Dès 1853, il aspira à quelques mois de solitude pour pouvoir mener dans le calme ses travaux scientifiques : « Il semble que je n’y arriverai pas. Gratter continuellement pour les journaux m’ennuie. Ça me prend beaucoup de temps, je m’éparpille, et en fin de compte pour rien. On a beau être aussi indépendant que l’on veut, on n’en est pas moins lié au journal et à son public, surtout quand on est payé à la ligne comme moi. Des travaux scientifiques, c’est tout à fait autre chose… » (…)
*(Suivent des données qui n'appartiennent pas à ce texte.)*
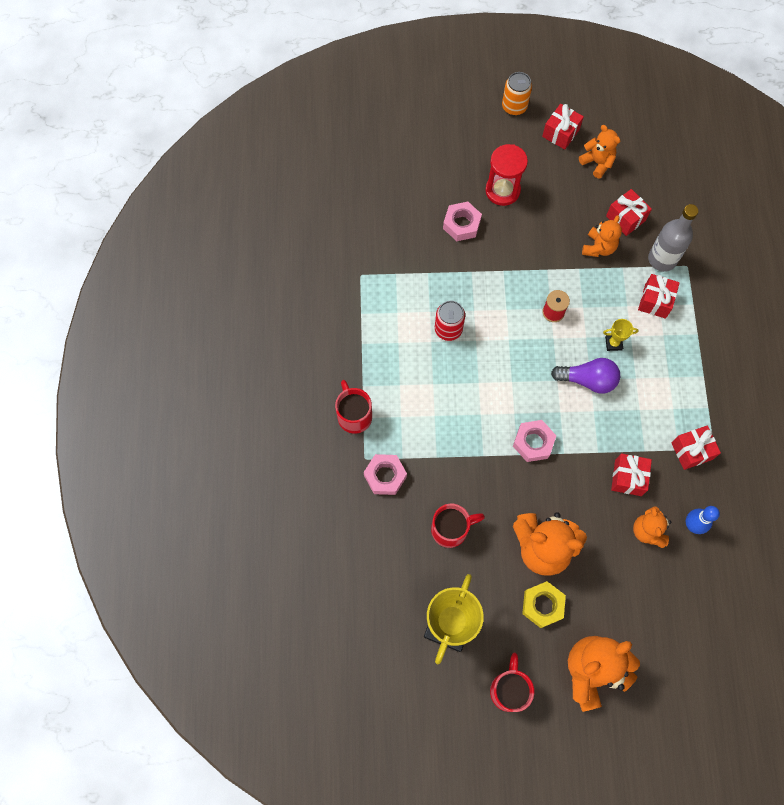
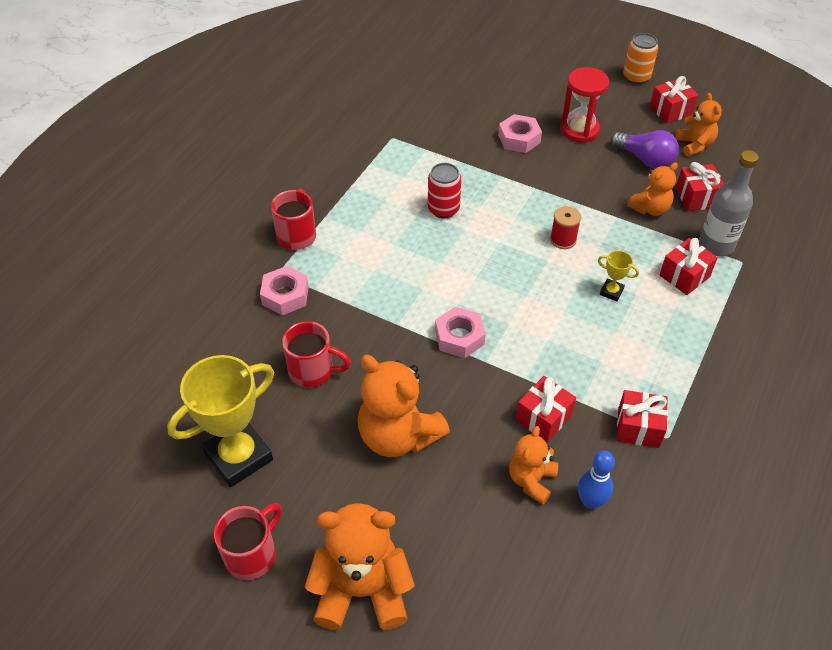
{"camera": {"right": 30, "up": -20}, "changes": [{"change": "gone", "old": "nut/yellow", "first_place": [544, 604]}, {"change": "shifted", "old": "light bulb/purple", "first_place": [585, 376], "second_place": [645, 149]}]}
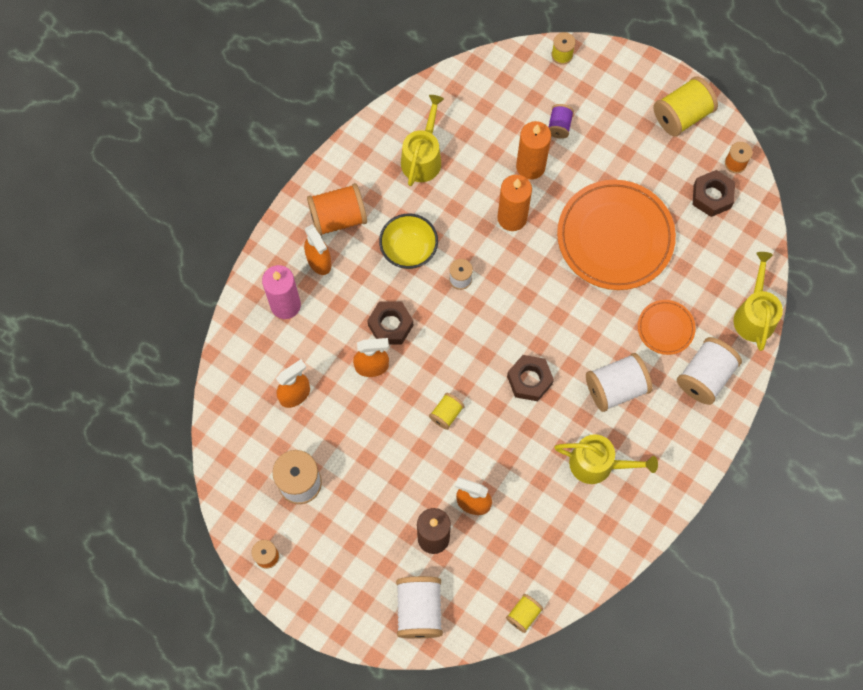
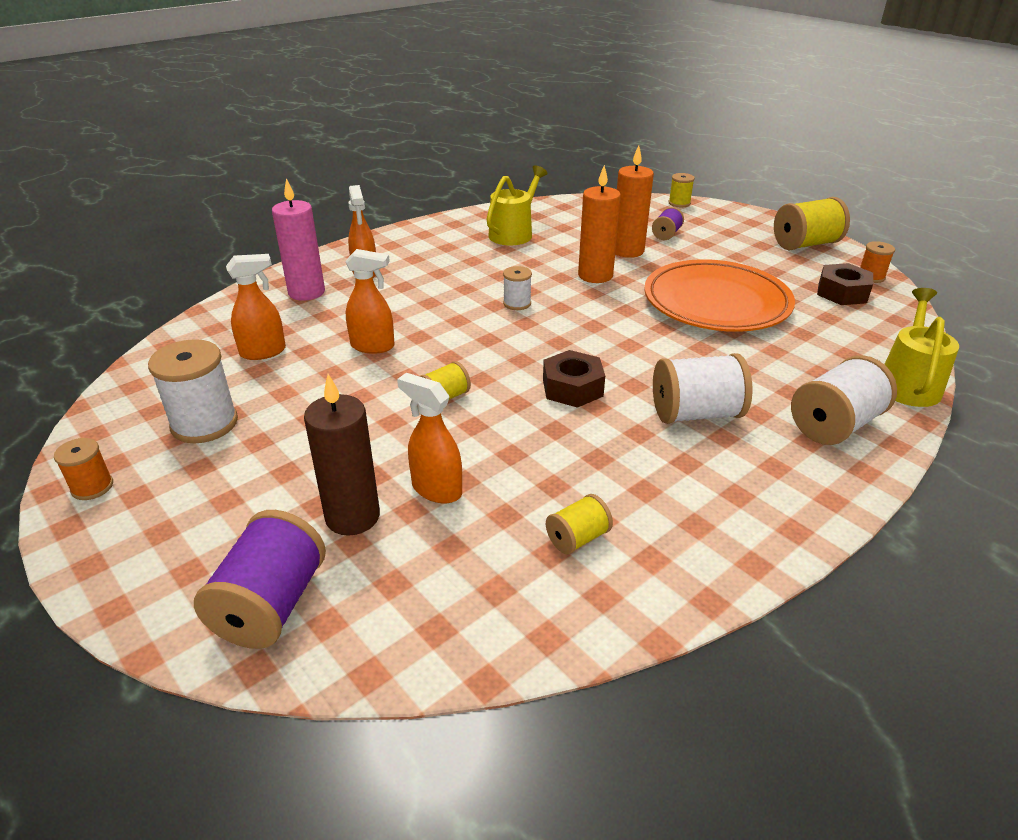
{"camera": {"right": 15, "up": -35}, "changes": [{"change": "gone", "old": "spool/orange", "first_place": [337, 209]}, {"change": "gone", "old": "nut/brown", "first_place": [390, 322]}, {"change": "gone", "old": "bowl/yellow", "first_place": [408, 241]}, {"change": "repainted", "old": "spool/white", "new": "spool/purple", "first_place": [419, 607], "second_place": [260, 579]}, {"change": "shifted", "old": "spool/yellow", "first_place": [524, 613], "second_place": [579, 524]}, {"change": "gone", "old": "watering can/yellow", "first_place": [606, 459]}, {"change": "gone", "old": "plate/orange", "first_place": [666, 327]}]}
Marx a partagé le sort du prolétaire moderne, existence misérable, mais aussi totalement précaire. Ce que l’on ne savait autrefois que de façon assez vague, les lettres de Marx à Engels nous le montrent maintenant de façon terriblement saisissante : on le voit cloué chez lui faute de manteau ou de chaussures pour marcher dans la rue, on le voit une autre fois manquant de l’argent nécessaire pour s’acheter du papier ou pour lire des journaux, on le voit encore courant à droite et à gauche pour trouver les quelques timbres qui lui permettront d’envoyer un manuscrit à son éditeur. A cela s’ajoutaient les éternels démêlés avec les épiciers et autres commerçants à qui il achetait les produits de première nécessité et qu’il était dans l’incapacité de payer, sans parler des menaces du propriétaire prêt à tout instant de lui envoyer l’huissier pour le faire saisir, ou encore des éternelles visites au mont-de-piété dont les taux usuraires engloutissaient les derniers sous qui auraient pu chasser du seuil de la maison le spectre de la misère.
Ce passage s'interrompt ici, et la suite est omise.